While the loss of Naidoo after almost a decade at the Bank is a pity, there is enough depth of expertise at the Bank for it to continue to play its mandated role without a hitch, even though there’s no clear successor to Naidoo from within senior ranks.
Some feel the opportunity should be taken to change the composition of the MPC to improve its technical capacity
The market has been quick to speculate how Naidoo’s exit could affect the balance of power on the five-member MPC, where he is widely regarded as a “dove” and a useful counterweight to Kganyago’s hawkishness.
But make no mistake, the entire MPC is hawkish, as behoves the inflation-targeting central bank of a country with such poor fundamentals. In South Africa, even the doves have to grow talons.
Even so, if in the unlikely event that Naidoo is absent from the November MPC meeting, this would probably tilt the vote (which in July and September was split three to two in favour of not hiking rates) into a two-two split, thus giving Kganyago, as the chair, the deciding vote. This makes it more likely the MPC will hike in November.
In short, once Naidoo leaves, it raises the risk of MPC decisions ending in a deadlock. In the past, the Bank has operated with only two deputy governors for long periods, but it would clearly be desirable to replace Naidoo quickly.

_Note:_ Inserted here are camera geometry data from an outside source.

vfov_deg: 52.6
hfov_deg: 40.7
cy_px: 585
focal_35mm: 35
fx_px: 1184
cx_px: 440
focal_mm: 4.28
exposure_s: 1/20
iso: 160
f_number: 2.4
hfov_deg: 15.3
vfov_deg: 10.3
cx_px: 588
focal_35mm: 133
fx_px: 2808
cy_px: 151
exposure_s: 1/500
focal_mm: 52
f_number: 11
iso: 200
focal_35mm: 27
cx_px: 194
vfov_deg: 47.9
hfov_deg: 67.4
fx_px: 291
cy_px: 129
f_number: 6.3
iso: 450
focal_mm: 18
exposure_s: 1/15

The lack of obvious succession planning has now put the spotlight on the Bank’s building problem: next year the terms of Kganyago and the two other deputy governors, Rashad Cassim and Fundi Tshazibana, all expire. Naidoo’s exit could make it more likely that all three are offered new five-year terms by President Cyril Ramaphosa, since he will surely want continuity at the Bank under people the markets respect.

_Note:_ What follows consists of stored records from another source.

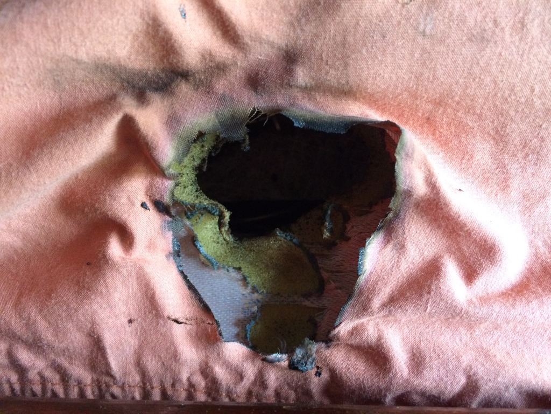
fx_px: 462
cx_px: 276
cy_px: 207
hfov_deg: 61.7
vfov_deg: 48.2
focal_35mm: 29
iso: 320
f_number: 2.2
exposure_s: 1/24
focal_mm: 4.15
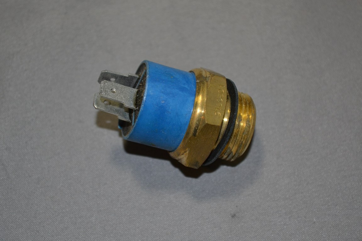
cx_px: 181
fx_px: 830
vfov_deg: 16.6
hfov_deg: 24.6
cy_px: 120
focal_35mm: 82
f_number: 5.6
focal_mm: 55
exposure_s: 1/60
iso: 360
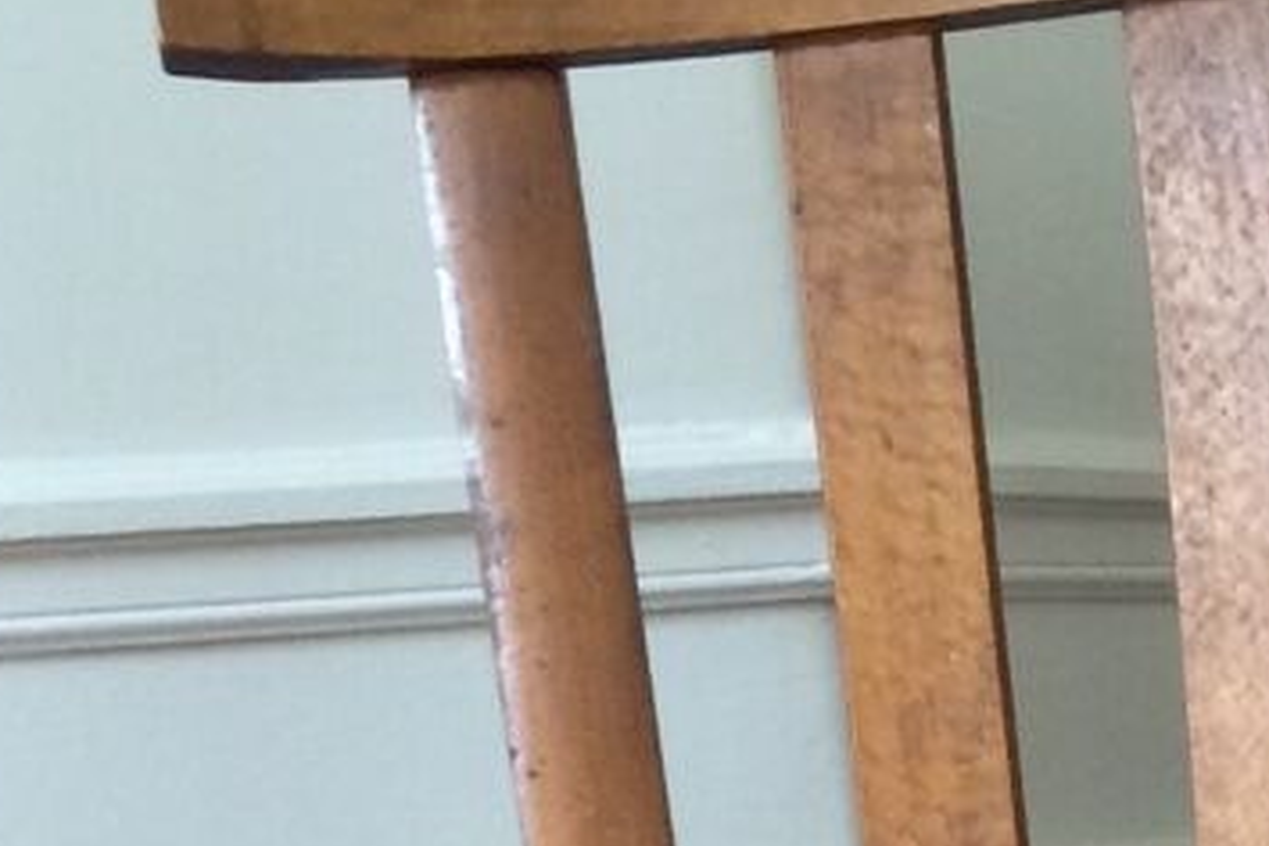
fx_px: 4899
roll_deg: +5.6
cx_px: 1165
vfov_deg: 8.7
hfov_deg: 14.6
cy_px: 2194
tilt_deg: -16.2
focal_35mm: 139
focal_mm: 4.15
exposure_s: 1/33
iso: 200
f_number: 2.2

Some feel the opportunity should be taken to change the composition of the MPC to improve its technical capacity. When the MPC was instituted by then governor Tito Mboweni in 1999, it had 15 members. This was whittled down to seven and, more recently, to five — all Bank employees. Some feel boosting the MPC back to seven would create more diverse debate.
Others would go further and expand it to include external experts. But in South Africa, this will inevitably come with political risk as it will be tricky to find candidates who are highly regarded monetary policy experts and also totally independent.
Clearly, if the Bank must evolve, it must do so in considered, incremental ways that keep the fight against inflation front and centre. Naidoo’s exit, though disappointing, should not change anything for the worse, as long as the presidency continues to value the Bank’s professionalism and independence.